Translate this sentence from the text on the trip-planning prototype into Spanish: "We put a step-by-step indicator above the page, so that the user knows what step they are at in the planning process."

- EXCERPTED TEXT
———

Finally, we synthesized our ideas to create a final prototype. We created an "add" option under the "Trips" tab, which would take users to starting a new trip. We put a step-by-step indicator above the page, so that the user knows what step they are at in the planning process. The booking process contains:
1. The interactive map that can be enlarged (enlarged view shown above).
2. List view of the trip complete with destinations and selected experiences.
3. Homes section: users can preview and select homes.
4. Experiences section: users can drag and drop experiences into the blanks.
5. Restaurants section: users can drag and drop restaurants into the blanks.
6. Services section: users can drag and drop specific needs into the blanks.
7. Filtering tags: users can add tags such as "vegan", kid-friendly" or "accessible," so that they can quickly find experiences and restaurants only relevant to them.
This project showed me that low-fidelity, paper prototyping is an invaluable tool for demonstrating interactivity and showcasing brand new concepts. While we could have spent time making the sketches into interactive InVision prototypes, this may not always be the best method to flesh out a design in a short amount of time. Moreover, we were able to iterate upon our sketches and throw out ideas we disliked. For instance, at one point, our team realized we wanted a system for users to be able to customize their trip using categories such as "kid-friendly." We created a "sort by" filter and first, but then decided filtering tags were easier to visualize and made it easier to select multiple sorting criteria. Thus, it may not be about how advanced the tool you're using is - designing largely relies on iteration and failing often & fast.

———

- DATASET CONTENT
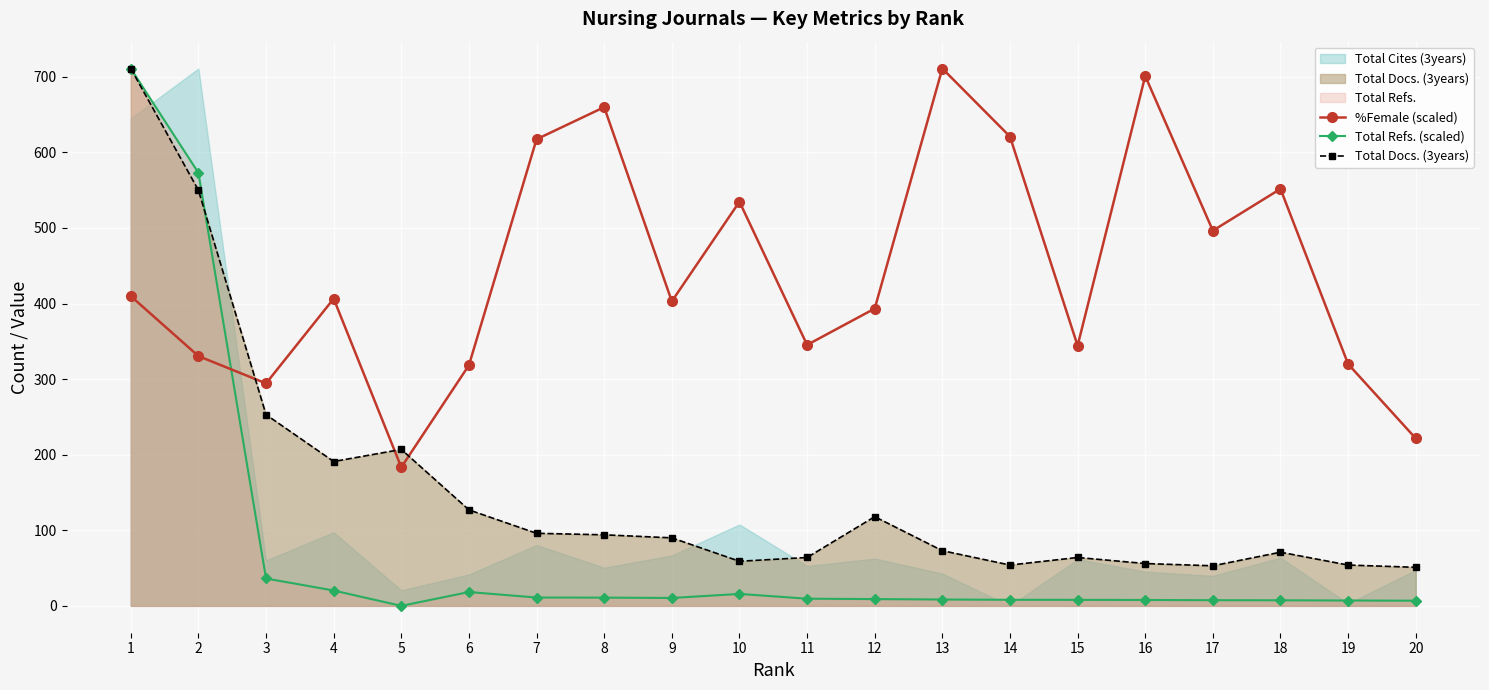

True or false: Total Docs. (3years) has a value of 49.2 at 8.

False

———

- RESULT
Colocamos un indicador paso a paso encima de la página, para que el usuario sepa en qué paso se encuentra dentro del proceso de planificación.